What is to be done? Already overdue is to vastly increase humanitarian aid within Syria, whether in regime- or opposition-held territory. There is need, too, for a “periphery” strategy for avoiding instability in vulnerable neighbours: giving economic help to Jordan and Lebanon and the refugees they host; prevailing upon regional countries not to further incite sectarian tensions in Lebanon; pressing Iraqi Prime Minister Maliki to adopt a far more inclusive policy toward his Sunni opposition.

Hardest of all is what to do about Syria. The priority should be to end the war; there are no easy choices, but there is at least need to face them squarely:

  • One option would be for the West to decisively tip the military balance. This, it almost certainly can do – albeit only by a far more massive intervention than is presently contemplated or, arguably, politically palatable. Even then, it is not clear whether the regime would be “defeated”, or merely reincarnated in a series of militias, and even less clear whether the war would be ended or only redefined. Iran, Hizbollah, perhaps even Russia would keep influence, fuel instability and ensure a chaotic transition (Tehran and the Shiite movement have elsewhere proved to be masters at this game), and the regional/sectarian Cold War would endure.
     
  • An arguably most expedient way to tamp down violence would be to starve the rebels of resources, acquiesce in de facto regime victory and seek an accommodation with Bashar. The moral, political and strategic costs would be huge, perhaps prohibitive, and it might well not end the tragedy: enraged Syrians likely would not surrender; an emboldened regime might seek revenge; and Damascus almost certainly would refrain from the domestic or foreign policy concessions necessary for its external enemies to save face.
     
  • The optimal solution – a negotiated, diplomatic one – at this stage belongs pretty much to the world of make-believe. Outside powers – beginning with Russia and the U.S. – would have to fundamentally shift their endgame approach. For Moscow, this means accepting, then pushing for a major transformation of the Syrian power structure; for Washington, it entails moving from implicit regime change to explicit power sharing. Any viable negotiated political outcome would have to empower and reassure Syria’s various constituencies. Regional actors, who will support a compromise only if they believe the new political framework gives them sufficient leverage to preserve their core interests, would need guarantees. The West’s apparent determination to exclude Iran from a peace conference (perhaps under review in the wake of that country’s presidential elections) is short-sighted: keeping Tehran from Geneva will not lessen its role in Damascus.

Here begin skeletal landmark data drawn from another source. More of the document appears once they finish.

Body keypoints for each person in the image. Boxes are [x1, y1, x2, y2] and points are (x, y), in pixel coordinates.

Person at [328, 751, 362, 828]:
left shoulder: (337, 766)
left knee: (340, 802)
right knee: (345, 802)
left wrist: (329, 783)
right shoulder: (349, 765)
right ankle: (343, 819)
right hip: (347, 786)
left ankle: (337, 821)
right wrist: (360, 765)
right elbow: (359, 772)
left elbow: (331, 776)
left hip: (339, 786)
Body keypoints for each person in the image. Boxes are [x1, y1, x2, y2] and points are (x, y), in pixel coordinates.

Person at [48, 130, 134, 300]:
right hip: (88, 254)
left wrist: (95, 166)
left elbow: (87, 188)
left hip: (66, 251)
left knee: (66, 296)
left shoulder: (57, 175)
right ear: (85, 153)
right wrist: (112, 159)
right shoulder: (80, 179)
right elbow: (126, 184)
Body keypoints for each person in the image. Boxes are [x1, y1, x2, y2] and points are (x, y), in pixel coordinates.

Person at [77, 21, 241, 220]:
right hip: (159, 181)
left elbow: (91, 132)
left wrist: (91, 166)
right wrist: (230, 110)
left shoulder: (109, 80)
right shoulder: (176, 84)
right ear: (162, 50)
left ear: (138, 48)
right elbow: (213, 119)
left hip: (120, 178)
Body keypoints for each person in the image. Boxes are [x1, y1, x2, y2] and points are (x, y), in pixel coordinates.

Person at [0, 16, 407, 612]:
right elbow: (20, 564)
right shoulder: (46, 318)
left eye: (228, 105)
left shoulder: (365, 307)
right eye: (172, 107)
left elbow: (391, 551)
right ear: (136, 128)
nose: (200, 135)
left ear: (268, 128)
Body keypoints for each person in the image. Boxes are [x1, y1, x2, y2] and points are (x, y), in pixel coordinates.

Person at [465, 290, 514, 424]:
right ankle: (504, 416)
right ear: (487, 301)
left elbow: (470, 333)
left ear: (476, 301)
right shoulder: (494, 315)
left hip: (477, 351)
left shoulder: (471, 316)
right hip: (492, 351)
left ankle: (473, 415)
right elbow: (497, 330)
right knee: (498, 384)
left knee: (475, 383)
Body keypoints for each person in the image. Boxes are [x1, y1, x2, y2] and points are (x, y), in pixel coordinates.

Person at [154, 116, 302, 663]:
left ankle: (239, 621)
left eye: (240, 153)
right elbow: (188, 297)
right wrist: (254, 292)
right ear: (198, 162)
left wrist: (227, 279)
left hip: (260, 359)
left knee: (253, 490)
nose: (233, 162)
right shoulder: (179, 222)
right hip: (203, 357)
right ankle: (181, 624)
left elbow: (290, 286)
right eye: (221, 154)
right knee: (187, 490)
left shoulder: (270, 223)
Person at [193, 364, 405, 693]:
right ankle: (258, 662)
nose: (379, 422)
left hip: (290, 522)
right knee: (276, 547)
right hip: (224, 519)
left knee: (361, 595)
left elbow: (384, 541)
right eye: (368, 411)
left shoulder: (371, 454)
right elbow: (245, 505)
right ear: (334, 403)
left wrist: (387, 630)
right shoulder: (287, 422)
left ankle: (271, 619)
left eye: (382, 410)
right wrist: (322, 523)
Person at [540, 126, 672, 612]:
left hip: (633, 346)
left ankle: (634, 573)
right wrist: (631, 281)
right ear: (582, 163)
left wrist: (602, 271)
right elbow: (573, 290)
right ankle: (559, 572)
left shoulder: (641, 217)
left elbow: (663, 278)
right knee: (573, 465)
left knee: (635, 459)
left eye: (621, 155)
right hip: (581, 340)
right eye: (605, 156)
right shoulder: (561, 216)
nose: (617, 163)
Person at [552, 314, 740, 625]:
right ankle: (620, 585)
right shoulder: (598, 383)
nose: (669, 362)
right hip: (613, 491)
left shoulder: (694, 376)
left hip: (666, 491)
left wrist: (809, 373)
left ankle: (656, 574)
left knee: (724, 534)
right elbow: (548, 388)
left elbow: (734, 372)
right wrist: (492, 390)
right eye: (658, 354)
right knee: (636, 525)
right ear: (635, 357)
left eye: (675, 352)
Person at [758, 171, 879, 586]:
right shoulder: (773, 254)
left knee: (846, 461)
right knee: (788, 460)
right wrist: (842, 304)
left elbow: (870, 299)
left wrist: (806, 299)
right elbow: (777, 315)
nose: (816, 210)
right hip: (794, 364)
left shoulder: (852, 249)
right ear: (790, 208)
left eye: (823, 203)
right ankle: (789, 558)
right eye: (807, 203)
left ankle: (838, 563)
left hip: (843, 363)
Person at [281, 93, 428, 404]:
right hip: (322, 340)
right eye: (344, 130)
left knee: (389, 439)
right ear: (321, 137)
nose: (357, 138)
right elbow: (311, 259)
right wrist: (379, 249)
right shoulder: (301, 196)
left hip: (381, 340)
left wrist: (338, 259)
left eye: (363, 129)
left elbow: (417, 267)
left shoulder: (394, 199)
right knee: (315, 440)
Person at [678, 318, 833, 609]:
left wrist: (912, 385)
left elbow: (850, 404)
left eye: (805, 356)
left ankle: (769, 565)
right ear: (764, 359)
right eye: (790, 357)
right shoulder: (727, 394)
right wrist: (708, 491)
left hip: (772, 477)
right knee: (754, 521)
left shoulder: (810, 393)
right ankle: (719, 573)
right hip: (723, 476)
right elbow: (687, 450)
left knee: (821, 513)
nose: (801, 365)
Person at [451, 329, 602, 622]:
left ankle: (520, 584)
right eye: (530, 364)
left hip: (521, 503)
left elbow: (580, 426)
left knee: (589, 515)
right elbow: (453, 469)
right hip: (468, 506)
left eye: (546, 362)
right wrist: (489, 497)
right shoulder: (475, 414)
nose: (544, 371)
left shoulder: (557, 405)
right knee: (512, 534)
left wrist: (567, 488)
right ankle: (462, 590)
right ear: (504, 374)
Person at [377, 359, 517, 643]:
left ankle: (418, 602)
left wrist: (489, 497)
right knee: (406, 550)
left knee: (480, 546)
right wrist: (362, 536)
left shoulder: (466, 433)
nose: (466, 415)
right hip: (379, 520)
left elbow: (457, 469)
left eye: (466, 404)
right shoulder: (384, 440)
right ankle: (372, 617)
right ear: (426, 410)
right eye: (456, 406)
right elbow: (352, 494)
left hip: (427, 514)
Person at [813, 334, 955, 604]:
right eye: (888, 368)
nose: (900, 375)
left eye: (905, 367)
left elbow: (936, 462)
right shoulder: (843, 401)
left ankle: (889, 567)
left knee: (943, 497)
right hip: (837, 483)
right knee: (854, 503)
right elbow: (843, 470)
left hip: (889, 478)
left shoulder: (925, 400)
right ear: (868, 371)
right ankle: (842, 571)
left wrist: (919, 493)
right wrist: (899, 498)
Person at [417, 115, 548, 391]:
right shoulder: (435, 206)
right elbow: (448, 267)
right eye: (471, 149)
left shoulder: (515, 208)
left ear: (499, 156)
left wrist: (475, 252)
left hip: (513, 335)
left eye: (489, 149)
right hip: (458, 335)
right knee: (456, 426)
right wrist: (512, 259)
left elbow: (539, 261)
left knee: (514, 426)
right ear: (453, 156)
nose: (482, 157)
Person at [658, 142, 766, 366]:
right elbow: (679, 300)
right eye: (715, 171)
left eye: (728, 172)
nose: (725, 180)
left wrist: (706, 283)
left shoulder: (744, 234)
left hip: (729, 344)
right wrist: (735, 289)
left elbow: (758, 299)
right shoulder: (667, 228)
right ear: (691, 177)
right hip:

The West’s current trajectory – urging diplomacy while resorting to half-way measures such as arming the opposition or, conceivably in the future, targeted airstrikes and a limited no-fly zone – is an option as well, and one that might produce sizeable ancillary benefits: eroding the regime’s military; boosting Western influence over the rebels; and recalibrating the balance of power among rebel groups. But it would not produce what its promoters typically claim as justification: moving the regime to seriously negotiate a genuine transition. Nor is there any reason to believe it could arrest sectarian polarisation, contain violence, limit jihadi groups or persuade Syria’s allies to back down. Ultimately, it would mean getting further sucked into a dangerously intensifying and malignant Sunni/Shiite sectarian regional conflict in which the West would be running a risk by picking favourites.

If Russia and the U.S. wish to signal seriousness, they should start with efforts to de-escalate the conflict. Moscow should press the regime to end the most gratuitous forms of violence (notably massacres of civilians in the presence of army troops and use of ballistic missiles against civilians) and curtail the use of its foreign fighters (especially those of an overtly sectarian nature). Washington should push the opposition to act against its own most extreme armed groups and implement ceasefires along specified front lines. None of this would fundamentally alter the trajectory of the conflict or truly point to its resolution. But at least it would be a start, which is far more than one can say has been achieved at this sorry stage.